Because the collection is so limited, I make an effort to return books I’ve read within a day or two of finishing them to ensure their active circulation amongst residents desperate for a good read.  Once, I forgot to return a book and received a friendly reminder by email.  When I returned the book, I asked how much I owed in late fines.

“Oh, we don’t charge; we go by the honesty policy,” the librarian told me.  While there were a few books that were forever lost this way, most people were good about returning borrowed books on time, she said.  Wow, I thought, that would never be the case in my home town.

But then I read today’s Conway Daily Sun, a small paper published just over the Maine-New Hampshire border.  It turns out that most towns around here don’t charge library patrons late fees:  instead, they call the police!

In an article reported by Damon Steer, he writes:

Astute readers of the Conway police logs — which are published on Conwaypd.com — may have noticed the May 16 entry saying that officer Richard Gaudreau was investigating overdue library books.

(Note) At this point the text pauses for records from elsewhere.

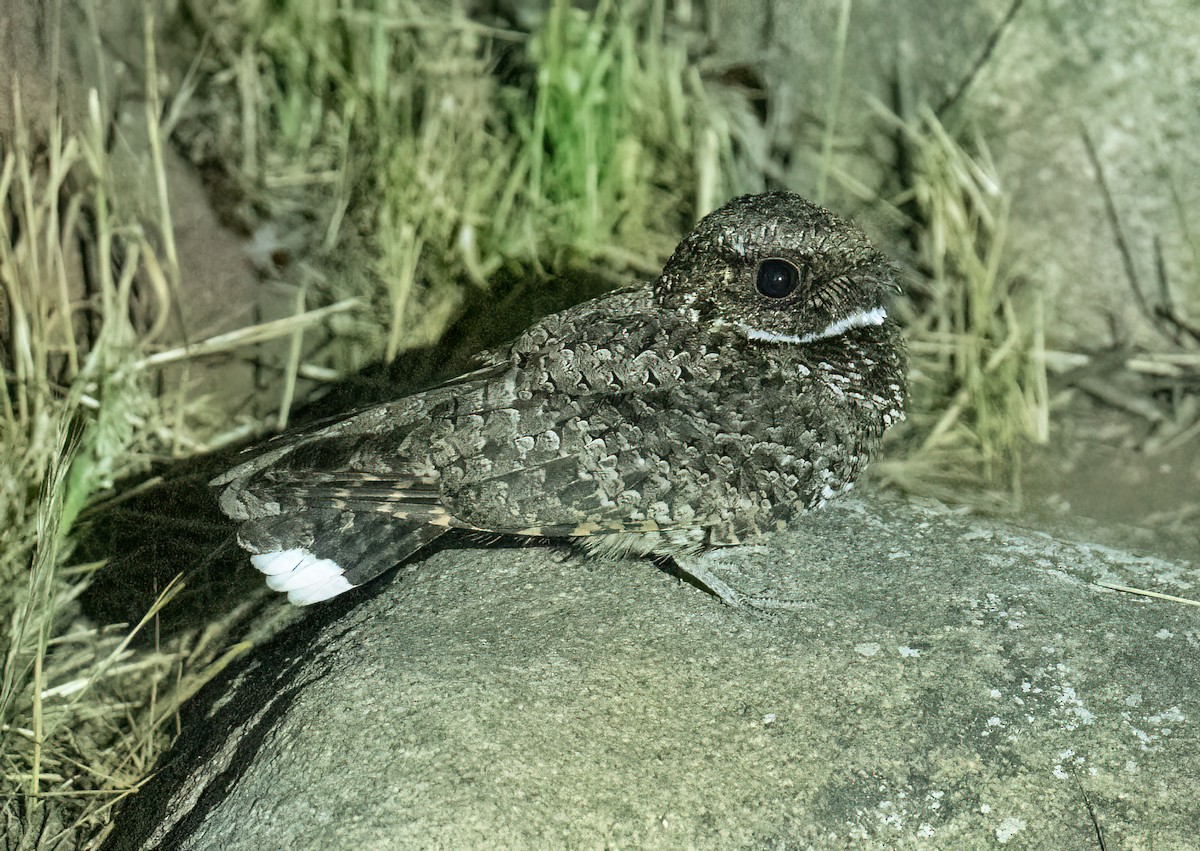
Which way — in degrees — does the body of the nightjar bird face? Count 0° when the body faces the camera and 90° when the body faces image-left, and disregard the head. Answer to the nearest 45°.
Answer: approximately 270°

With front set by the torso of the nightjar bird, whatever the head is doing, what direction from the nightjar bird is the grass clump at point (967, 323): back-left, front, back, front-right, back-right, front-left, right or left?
front-left

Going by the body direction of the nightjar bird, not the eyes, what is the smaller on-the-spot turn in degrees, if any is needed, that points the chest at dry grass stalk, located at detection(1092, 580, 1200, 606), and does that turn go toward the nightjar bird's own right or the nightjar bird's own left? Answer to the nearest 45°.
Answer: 0° — it already faces it

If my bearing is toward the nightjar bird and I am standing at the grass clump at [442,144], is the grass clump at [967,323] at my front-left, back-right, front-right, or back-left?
front-left

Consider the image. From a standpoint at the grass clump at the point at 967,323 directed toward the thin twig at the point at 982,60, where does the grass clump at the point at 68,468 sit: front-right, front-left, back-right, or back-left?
back-left

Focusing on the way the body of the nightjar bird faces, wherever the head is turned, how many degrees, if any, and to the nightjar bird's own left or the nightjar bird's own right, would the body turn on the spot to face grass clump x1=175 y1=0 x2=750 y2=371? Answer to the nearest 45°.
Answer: approximately 90° to the nightjar bird's own left

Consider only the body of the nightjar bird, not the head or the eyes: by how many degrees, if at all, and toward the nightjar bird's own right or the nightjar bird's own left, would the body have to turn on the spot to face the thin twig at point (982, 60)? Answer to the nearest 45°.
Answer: approximately 45° to the nightjar bird's own left

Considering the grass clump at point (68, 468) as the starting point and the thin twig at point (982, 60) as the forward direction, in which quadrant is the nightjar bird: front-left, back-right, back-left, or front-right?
front-right

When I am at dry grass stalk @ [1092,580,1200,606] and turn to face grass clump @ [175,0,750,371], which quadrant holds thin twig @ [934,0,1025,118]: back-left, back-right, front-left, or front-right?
front-right

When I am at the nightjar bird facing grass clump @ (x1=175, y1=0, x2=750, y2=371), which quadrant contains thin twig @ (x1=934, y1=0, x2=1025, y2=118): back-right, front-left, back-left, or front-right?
front-right
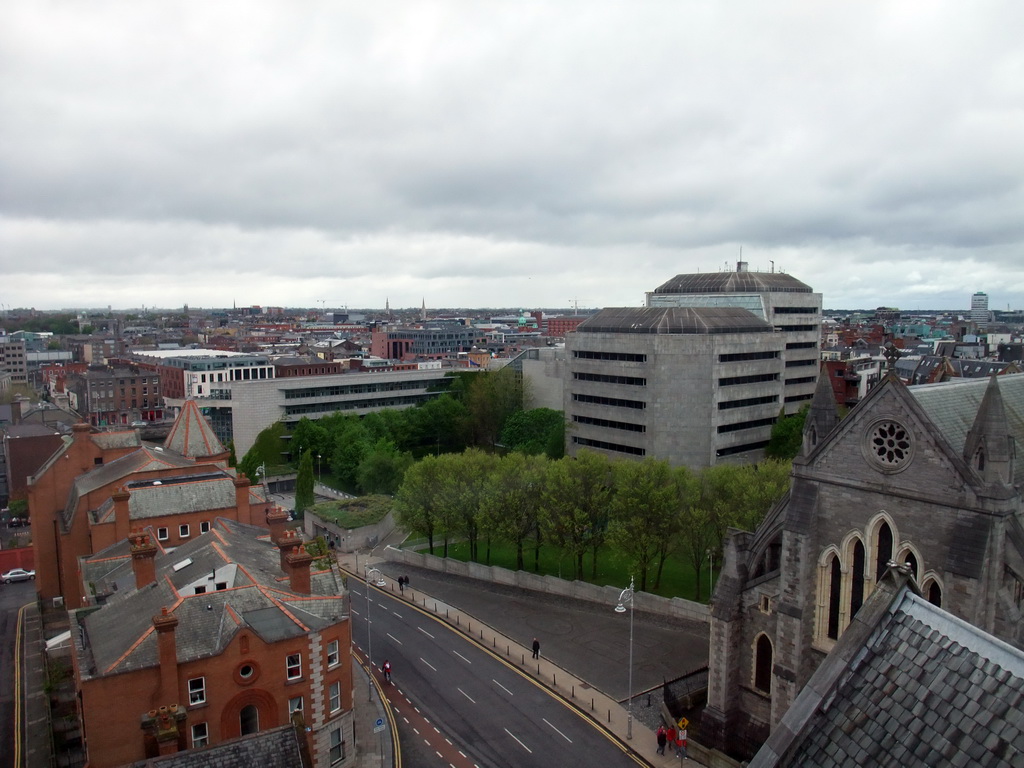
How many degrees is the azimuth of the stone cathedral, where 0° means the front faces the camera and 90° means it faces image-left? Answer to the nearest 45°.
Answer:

When patrons don’t bring back their books, magazines, CDs and DVDs on time, the library sends them notices, followed by telephone calls.

After that, tardy patrons are referred to the police.

. . . “We investigate them as theft,” said Lt. Chris Mattei,  “. . . It doesn’t usually end up in prosecution. but sometimes it does.”

According to one librarian, police are “very helpful” and tend to get “different results” than the library’s notice.

At one rural New Hampshire library, there is a “Guilt Alleviation Box” near the front desk,”People do occasionally drop donations into it.”  added that getting money that way “has a nicer feel” than assessing a fine.

Imagine having a police record that says “overdue library materials!”  That’s enough to put the fear of G-d into any bookworm.